Vaktiyle ‘‘Halk plaja akın etti, vatandaş denize giremiyor’’ diyen bir vali çıkmıştı ya, ne yapalım bugün de halk plajda.
Oteller boş olabilir ama denize girilebilen koylar dolu.
Urla-İskele’de Gelinkaya adını taşıyan bir yerin varlığını bilir, önünden gelir geçerdim. Bu defa oraya da uğradım. Beş yıldızı hak etmekten henüz uzak bir kıyı şeridi, ama yine de eskisinden hayli farklı.

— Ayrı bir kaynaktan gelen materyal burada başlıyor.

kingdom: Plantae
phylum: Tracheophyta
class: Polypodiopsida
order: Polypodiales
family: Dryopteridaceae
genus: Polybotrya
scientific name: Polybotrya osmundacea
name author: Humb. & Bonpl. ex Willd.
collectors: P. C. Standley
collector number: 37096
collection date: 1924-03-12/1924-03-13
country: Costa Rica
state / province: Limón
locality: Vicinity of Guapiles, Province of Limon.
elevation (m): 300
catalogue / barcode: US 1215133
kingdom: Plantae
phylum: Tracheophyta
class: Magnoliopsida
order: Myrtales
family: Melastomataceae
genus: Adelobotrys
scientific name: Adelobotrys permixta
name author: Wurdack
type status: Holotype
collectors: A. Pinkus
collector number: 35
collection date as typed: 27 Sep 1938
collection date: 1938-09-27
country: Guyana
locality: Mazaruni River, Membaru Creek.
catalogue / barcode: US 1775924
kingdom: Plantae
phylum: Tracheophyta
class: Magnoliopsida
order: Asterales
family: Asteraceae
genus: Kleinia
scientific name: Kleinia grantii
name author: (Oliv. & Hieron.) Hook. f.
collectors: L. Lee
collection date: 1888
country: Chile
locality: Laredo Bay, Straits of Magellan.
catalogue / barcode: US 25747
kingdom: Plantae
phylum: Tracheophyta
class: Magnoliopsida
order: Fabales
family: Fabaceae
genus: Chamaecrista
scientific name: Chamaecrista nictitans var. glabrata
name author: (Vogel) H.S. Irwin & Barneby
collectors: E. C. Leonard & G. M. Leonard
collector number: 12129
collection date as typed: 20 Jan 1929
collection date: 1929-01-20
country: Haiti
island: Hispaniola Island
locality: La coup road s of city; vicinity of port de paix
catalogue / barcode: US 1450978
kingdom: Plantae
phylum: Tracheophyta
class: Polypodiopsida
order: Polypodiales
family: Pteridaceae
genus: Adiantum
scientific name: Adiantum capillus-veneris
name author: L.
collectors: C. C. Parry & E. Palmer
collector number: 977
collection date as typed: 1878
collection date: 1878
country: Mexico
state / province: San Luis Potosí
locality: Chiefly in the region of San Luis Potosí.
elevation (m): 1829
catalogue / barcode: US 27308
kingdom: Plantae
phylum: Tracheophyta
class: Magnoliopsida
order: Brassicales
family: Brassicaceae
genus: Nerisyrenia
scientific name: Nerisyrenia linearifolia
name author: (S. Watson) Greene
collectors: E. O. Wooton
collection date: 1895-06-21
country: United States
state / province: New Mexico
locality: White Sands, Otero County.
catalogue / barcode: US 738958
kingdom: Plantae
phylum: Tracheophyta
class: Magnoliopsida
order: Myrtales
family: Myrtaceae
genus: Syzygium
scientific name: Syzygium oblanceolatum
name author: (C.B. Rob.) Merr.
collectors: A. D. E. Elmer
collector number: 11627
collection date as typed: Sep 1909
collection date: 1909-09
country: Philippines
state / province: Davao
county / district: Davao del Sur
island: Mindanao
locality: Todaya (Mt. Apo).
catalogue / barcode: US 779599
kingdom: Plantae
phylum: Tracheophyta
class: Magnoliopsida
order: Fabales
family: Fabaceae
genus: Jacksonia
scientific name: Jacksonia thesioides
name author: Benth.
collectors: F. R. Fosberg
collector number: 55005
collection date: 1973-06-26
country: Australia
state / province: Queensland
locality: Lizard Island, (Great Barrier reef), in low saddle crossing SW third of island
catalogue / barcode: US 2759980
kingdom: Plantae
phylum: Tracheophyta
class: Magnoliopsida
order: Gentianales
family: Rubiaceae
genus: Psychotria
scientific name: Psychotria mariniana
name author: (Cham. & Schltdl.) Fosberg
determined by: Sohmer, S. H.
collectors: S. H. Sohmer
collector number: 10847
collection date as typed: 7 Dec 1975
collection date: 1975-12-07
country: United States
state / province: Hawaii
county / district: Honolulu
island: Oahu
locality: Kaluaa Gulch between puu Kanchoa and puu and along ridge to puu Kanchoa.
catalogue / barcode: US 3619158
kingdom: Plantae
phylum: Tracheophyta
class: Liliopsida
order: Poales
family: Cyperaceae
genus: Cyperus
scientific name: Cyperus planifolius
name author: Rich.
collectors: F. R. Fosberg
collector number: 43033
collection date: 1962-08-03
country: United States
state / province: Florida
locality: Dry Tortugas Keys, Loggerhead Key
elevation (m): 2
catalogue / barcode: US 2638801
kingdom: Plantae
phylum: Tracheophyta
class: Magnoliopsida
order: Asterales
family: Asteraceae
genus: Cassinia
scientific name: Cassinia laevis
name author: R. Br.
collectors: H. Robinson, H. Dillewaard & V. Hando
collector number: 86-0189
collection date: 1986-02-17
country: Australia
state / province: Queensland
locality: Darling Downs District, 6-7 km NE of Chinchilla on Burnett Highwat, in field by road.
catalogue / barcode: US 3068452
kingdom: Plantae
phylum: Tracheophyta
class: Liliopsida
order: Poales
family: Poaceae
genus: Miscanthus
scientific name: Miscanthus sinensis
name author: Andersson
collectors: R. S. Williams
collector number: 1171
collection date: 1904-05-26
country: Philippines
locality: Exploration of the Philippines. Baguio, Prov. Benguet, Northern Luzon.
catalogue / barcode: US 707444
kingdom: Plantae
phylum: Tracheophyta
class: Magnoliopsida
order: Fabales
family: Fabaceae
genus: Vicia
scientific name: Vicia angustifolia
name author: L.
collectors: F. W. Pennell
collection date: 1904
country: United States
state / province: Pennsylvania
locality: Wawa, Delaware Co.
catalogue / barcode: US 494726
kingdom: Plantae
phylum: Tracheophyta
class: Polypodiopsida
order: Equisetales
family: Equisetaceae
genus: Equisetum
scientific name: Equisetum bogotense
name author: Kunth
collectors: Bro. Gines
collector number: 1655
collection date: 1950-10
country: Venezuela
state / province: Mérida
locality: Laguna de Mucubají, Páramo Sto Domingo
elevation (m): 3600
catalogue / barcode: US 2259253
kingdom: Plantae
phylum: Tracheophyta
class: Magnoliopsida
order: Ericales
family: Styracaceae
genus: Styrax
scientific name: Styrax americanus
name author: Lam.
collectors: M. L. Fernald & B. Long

Denizi muhteşem Mordoğan-Manal da öyle.
İlgilenilmiş ve sonuç alınmış.
Gülbahçe ise yakın ilgi bekliyor.
Uğradığım koylarda ihtiyaçları görünce CHP’li yerel yönetimlerin konuya daha fazla eğilmesi gerektiğini düşünmeden edemedim. Temel şartları taşıyan altyapıya kavuşturularak koyların -yenilerinin de kazanılarak- herkesin yararlanmasına açık hale getirilmesi lazım.
Yakın zamanlara kadar muhafazakar ailelerin kadınlara özel plaj arayışlarına ters bakılır, haşemalı kadınların varlığından rahatsızlık duyulurdu. Bir dönem kaldığımız bir otelin kadınlara ayrılan bölümünü belediye yıktırmıştı.
Muhafazakarları denizden uzak tutmaya yol açan sorun şimdilerde geride kalmış. Sorunun ortadan kalkması yeni insanların tatile koşmasını getirmiş; o hissi aldım.
Şimdinin en önemli sorunu otopark.
Araçlarıyla kıyılara gelenleri hiç düşünmüyor olabilirler mi belediyeler? Koylara otobüsle veya yürüyerek gelenler akıllı, araçla gelenler ise ya park edecek yer bulamıyor ya da resmi veya resmi olmayan görevliler tarafından rahatsız ediliyorlar.
Her konuda pratik çözümler ürettiğine defalarca tanık olduğum bir yakınım, koyların son zamanlarda gördüğü ilgi patlamasına yerel yönetimlerin cevap vermekte zorlandıklarından hareketle hoş bir formül önerdi.
Cep telefonlarına indirilecek bir programla, yerel yönetimler, bölgelerindeki denize girilebilecek koylara hangi noktadan, kaç numaralı otobüsün, hangi saatlerde kalkıp hedef yere kaçta vardığını gösterebilir…
Dahası, beklenenden fazla ilgi gören ve kalabalıklaşan koylar konusunda aynı programla uyarıda bulunulabilir ve insanlar daha sakin başka koylara yönlendirilebilir.
Park sorunu kısmen de olsa bu yolla çözülebilir.
Bu yılı turizm açısından kayıp yıl sayanlar çıkabilir; ancak bir haftalık Ege gezim, tam tersine, bizim insanımızın deniz sevgisinin bu yılla birlikte artmakta olduğunu bana gösterdi.